Reste qu’en 1981, la France n’était pas précisément à l’avant-garde, puisqu’elle a été le dernier pays d’Europe occidentale à abolir cette peine.

Le « courage » de Mitterrand, vraiment ?

Mais si on ne peut enlever à Mitterrand d’avoir mené à bien cette promesse de campagne – au moins une qu’il a tenue ! –, difficile en tout cas de lui attribuer personnellement le combat contre la peine de mort. Car s’il existait bien un courant abolitionniste en France (au moins depuis le milieu du xviiie siècle, et de Victor Hugo à Camus et Koestler, sans oublier les mobilisations ouvrières contre l’exécution de Sacco et Vanzetti dans les années 1920 ou celles en soutien de Puig Antich, le dernier garrotté par la dictature franquiste), Mitterrand n’en était pas, assurément. En tant que garde des Sceaux du gouvernement de Guy Mollet en pleine guerre d’Algérie (de février 1956 à juin 1957), non seulement il avait donné tout pouvoir en matière de justice aux militaires sur le sol algérien – légalisant de fait la torture et les exécutions sommaires –, mais il refusa plus d’une trentaine de demandes de grâce, permettant de fait quarante-cinq exécutions capitales de militants anticolonialistes [3] pendant son mandat.

Sabine Beltrand


[1« En 1908, Briand, à son tour, entreprit de demander à la Chambre l’abolition. […] Il fit observer en effet que par suite du tempérament divers des présidents de la République qui se sont succédé […], la pratique de la peine de mort avait singulièrement évolué pendant deux fois dix ans : 1888-1897, les Présidents faisaient exécuter ; 1898-1907, les Présidents – Loubet, Fallières – abhorraient la peine de mort et, par conséquent, accordaient systématiquement la grâce. Les données étaient claires : dans la première période où l’on pratique l’exécution : 3 066 homicides ; dans la seconde période, où la douceur des hommes fait qu’ils y répugnent et que la peine de mort disparaît de la pratique répressive : 1 068 homicides, près de la moitié. Telle est la raison pour laquelle Briand, au-delà même des principes, vint demander à la Chambre d’abolir la peine de mort qui, la France venait ainsi de le mesurer, n’était pas dissuasive. » Extrait du discours de Robert Badinter à l’Assemblée, le 18 septembre 1981. 

[2« Enfoui, terré, au cœur même de la justice d’élimination, veille le racisme secret.
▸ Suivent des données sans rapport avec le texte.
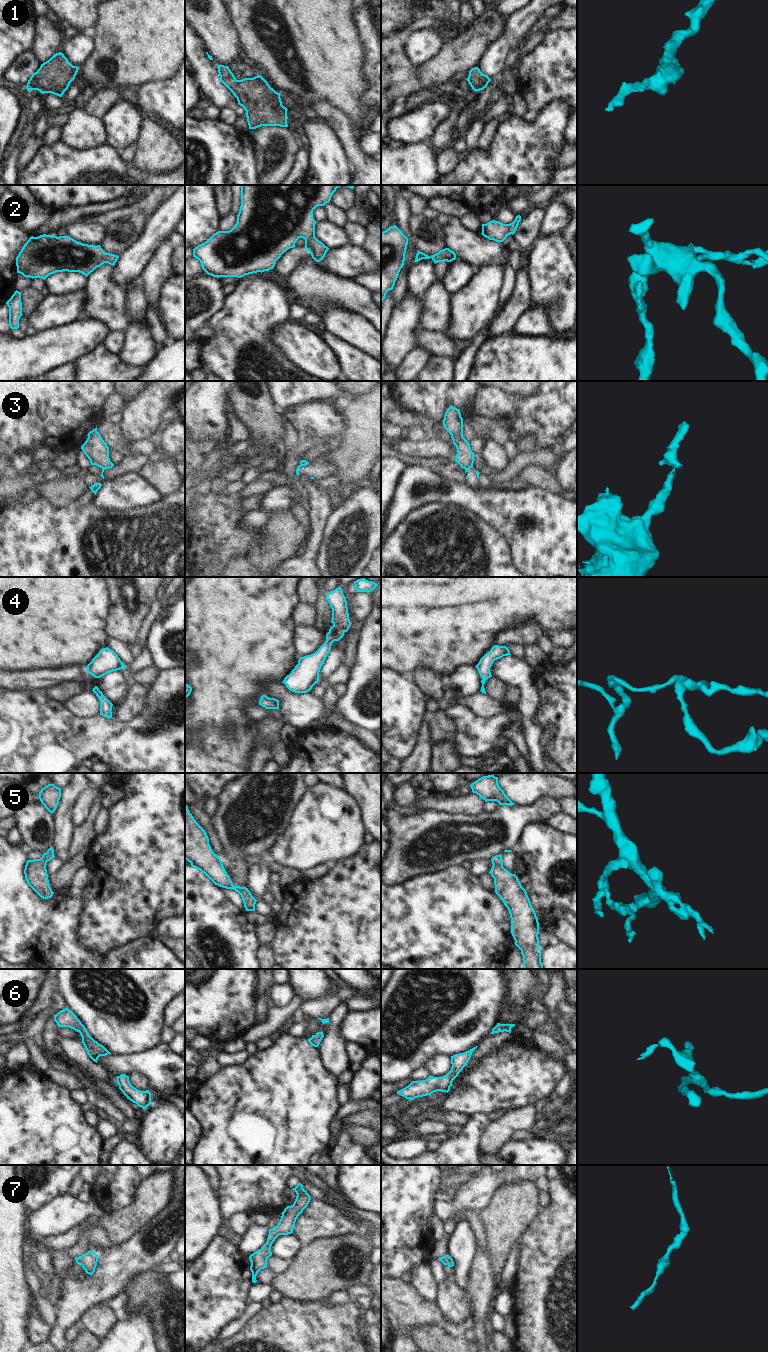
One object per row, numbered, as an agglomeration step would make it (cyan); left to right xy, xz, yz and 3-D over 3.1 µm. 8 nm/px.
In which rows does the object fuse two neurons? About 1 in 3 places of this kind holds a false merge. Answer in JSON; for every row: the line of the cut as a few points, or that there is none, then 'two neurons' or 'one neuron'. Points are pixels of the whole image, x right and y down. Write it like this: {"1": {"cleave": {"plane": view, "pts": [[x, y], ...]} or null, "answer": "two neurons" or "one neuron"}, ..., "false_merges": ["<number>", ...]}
{"1": {"cleave": null, "answer": "one neuron"}, "2": {"cleave": null, "answer": "one neuron"}, "3": {"cleave": {"plane": "yz", "pts": [[469, 467], [465, 469]]}, "answer": "two neurons"}, "4": {"cleave": null, "answer": "one neuron"}, "5": {"cleave": null, "answer": "one neuron"}, "6": {"cleave": null, "answer": "one neuron"}, "7": {"cleave": null, "answer": "one neuron"}, "false_merges": ["3"]}

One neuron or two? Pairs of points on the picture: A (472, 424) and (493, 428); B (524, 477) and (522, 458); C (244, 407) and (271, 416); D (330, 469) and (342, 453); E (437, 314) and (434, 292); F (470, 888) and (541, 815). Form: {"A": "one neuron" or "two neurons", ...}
{"A": "one neuron", "B": "two neurons", "C": "one neuron", "D": "two neurons", "E": "one neuron", "F": "two neurons"}

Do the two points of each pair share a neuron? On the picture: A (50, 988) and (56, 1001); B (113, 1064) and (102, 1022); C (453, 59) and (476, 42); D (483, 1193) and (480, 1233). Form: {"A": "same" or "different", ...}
{"A": "different", "B": "different", "C": "same", "D": "different"}

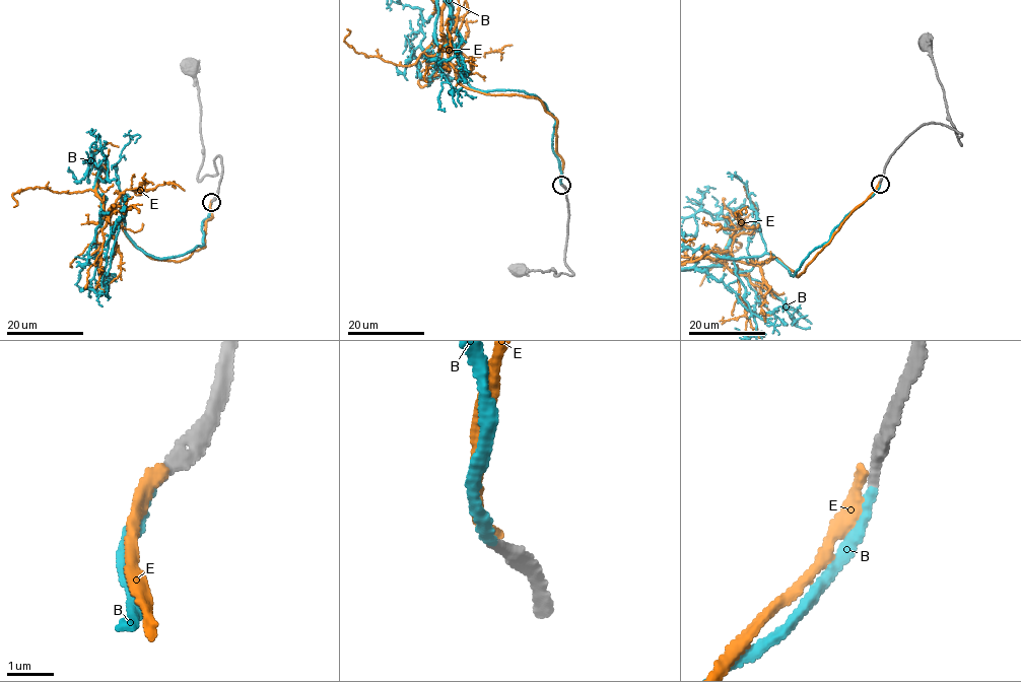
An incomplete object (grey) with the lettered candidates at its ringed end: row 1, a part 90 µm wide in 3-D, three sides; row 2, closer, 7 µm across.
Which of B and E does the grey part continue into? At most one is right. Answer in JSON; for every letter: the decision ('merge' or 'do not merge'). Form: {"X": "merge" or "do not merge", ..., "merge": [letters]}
{"B": "merge", "E": "do not merge", "merge": ["B"]}

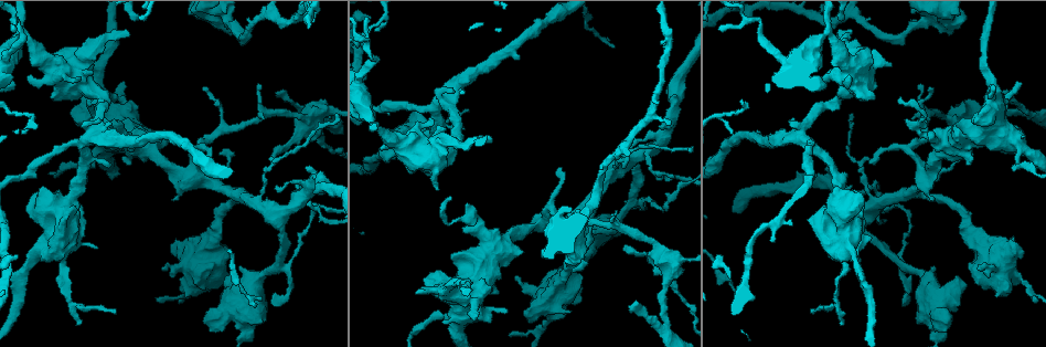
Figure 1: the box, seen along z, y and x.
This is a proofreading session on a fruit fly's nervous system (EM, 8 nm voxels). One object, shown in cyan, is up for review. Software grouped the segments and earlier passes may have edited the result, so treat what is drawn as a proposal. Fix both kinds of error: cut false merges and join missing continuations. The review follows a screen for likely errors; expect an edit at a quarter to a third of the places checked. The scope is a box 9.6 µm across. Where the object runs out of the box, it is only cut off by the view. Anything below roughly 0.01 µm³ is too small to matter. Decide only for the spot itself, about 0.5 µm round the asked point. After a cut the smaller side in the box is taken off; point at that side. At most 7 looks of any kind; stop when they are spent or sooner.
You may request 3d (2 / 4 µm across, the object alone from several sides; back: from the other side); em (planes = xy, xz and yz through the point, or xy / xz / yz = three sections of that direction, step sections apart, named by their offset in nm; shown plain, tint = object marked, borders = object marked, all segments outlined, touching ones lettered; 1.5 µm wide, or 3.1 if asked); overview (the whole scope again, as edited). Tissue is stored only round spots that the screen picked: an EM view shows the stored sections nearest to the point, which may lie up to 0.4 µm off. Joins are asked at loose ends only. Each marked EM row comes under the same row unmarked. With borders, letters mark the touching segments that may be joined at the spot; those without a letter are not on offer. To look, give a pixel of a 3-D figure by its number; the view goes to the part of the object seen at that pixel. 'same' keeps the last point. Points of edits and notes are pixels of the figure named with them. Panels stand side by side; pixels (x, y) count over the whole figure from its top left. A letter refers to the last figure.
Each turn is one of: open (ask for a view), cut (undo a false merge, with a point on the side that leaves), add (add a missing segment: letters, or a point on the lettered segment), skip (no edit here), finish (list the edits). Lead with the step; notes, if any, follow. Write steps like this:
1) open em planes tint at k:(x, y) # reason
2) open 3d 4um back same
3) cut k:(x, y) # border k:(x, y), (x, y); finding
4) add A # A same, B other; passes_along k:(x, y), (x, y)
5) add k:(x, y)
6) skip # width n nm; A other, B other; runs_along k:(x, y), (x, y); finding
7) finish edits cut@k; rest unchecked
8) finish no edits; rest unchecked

open em planes borders at 1:(613, 167)

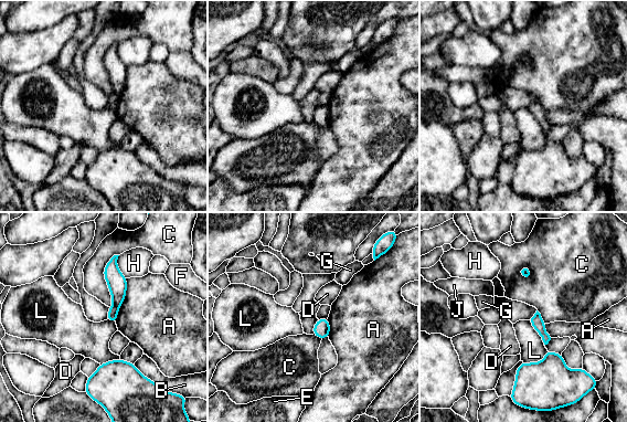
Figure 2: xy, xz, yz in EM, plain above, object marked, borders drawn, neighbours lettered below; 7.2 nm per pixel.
skip # A other, B other, C other, D other, E other, F other, G other, H other, J other, L other; all the same neuron

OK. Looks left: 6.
open em xz step 4 tint at 1:(612, 222) # free end

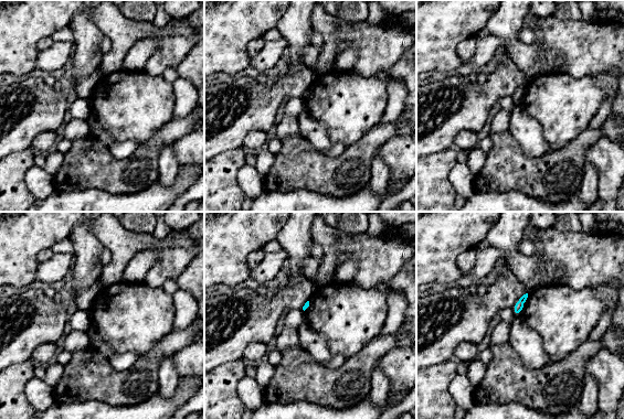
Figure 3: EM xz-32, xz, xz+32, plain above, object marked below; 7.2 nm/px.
open em planes borders same # another direction

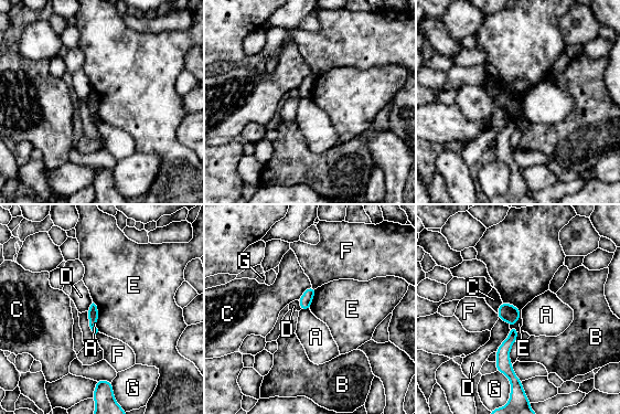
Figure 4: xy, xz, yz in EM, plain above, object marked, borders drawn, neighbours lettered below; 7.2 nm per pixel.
skip # width 90 nm; A other, B other, C other, D other, E other, F other, G other; border 4:(309, 308), (300, 310); none of them fits

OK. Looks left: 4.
open em planes tint at 1:(380, 129) # narrows sharply

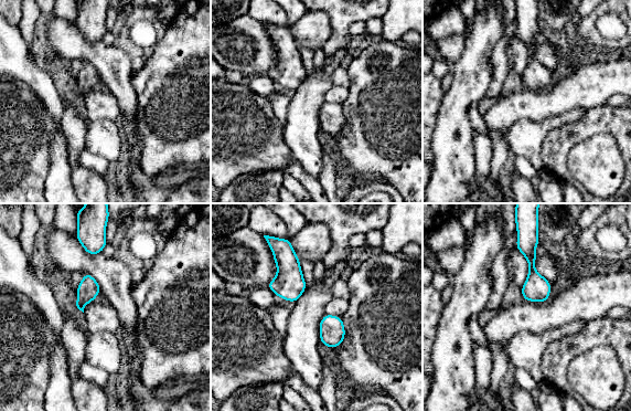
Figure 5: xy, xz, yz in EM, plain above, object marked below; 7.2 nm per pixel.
open em planes borders same

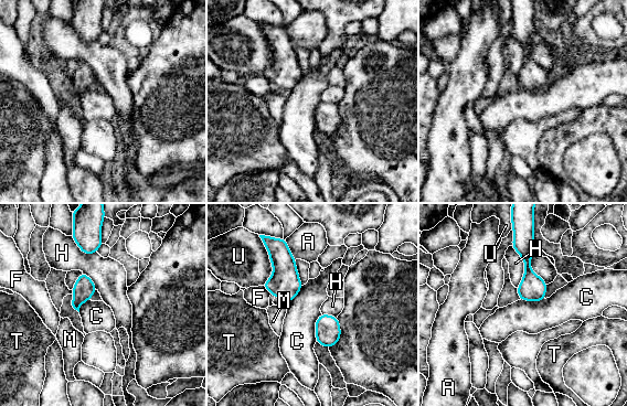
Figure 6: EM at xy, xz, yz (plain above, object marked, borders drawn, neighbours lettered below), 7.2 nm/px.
skip # A other, C other, F other, H other, M other, T other, U other; border 6:(321, 313), (315, 324), (315, 341); one neuron here

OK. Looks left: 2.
finish no edits; rest unchecked

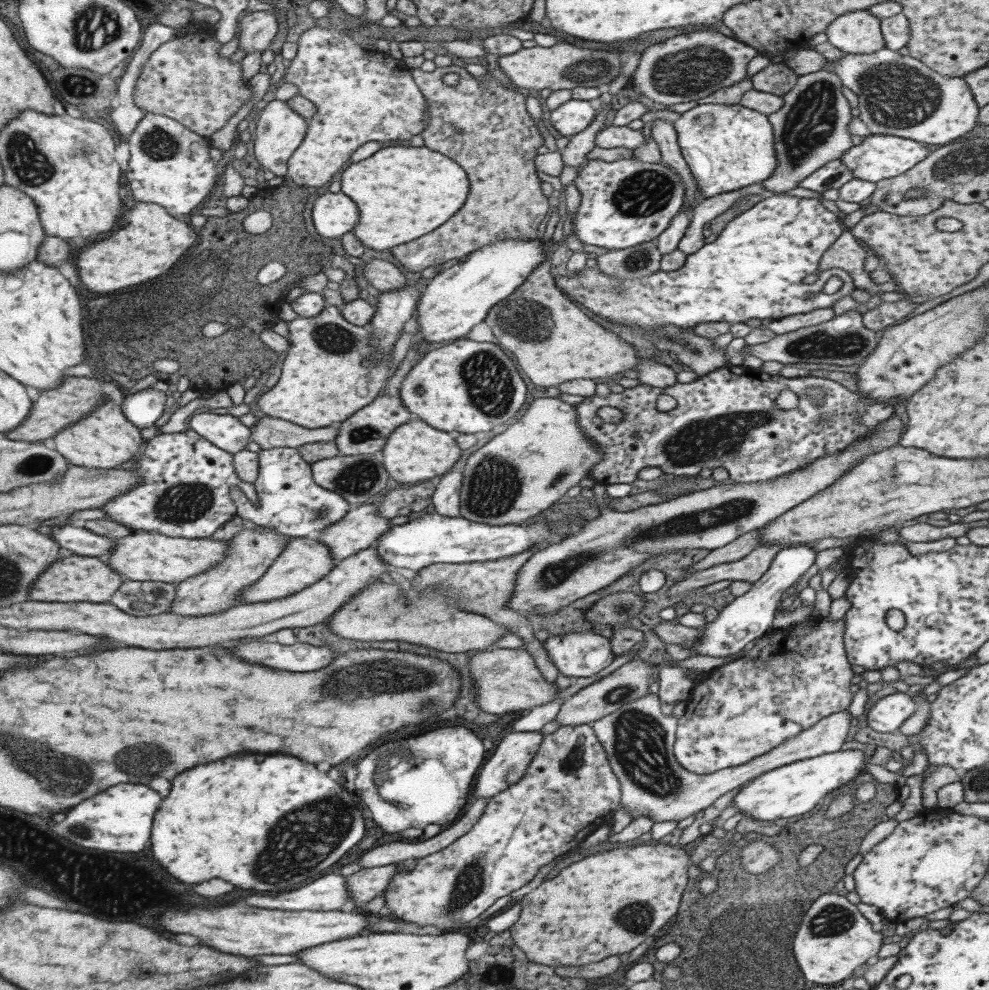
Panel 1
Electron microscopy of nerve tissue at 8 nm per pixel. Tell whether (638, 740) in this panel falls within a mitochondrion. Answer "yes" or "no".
yes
Si, en 1972, la Cour suprême des États-Unis a penché vers l’abolition, c’est essentiellement parce qu’elle avait constaté que 60 % des condamnés à mort étaient des Noirs, alors qu’ils ne représentaient que 12 % de la population. Et pour un homme de justice, quel vertige ! Je baisse la voix et je me tourne vers vous tous pour rappeler qu’en France même, sur trente-six condamnations à mort définitives prononcées depuis 1945, on compte neuf étrangers, soit 25 %, alors qu’ils ne représentent que 8 % de la population ; parmi eux cinq Maghrébins, alors qu’ils ne représentent que 2 % de la population. Depuis 1965, parmi les neuf condamnés à mort exécutés, on compte quatre étrangers, dont trois Maghrébins. Leurs crimes étaient-ils plus odieux que les autres ou bien paraissaient-ils plus graves parce que leurs auteurs, à cet instant, faisaient secrètement horreur ? C’est une interrogation, ce n’est qu’une interrogation, mais elle est si pressante et si lancinante que seule l’abolition peut mettre fin à une interrogation qui nous interpelle avec tant de cruauté. » Extrait du discours de Robert Badinter à l’Assemblée, le 18 septembre 1981.

[3À ce propos, lire notre article sur l’excellent roman de Joseph Andras, De nos frères blessés, qui évoque l’histoire de Fernand Iveton, militant communiste et anticolonialiste, seul « Européen » guillotiné pendant la guerre d’Algérie.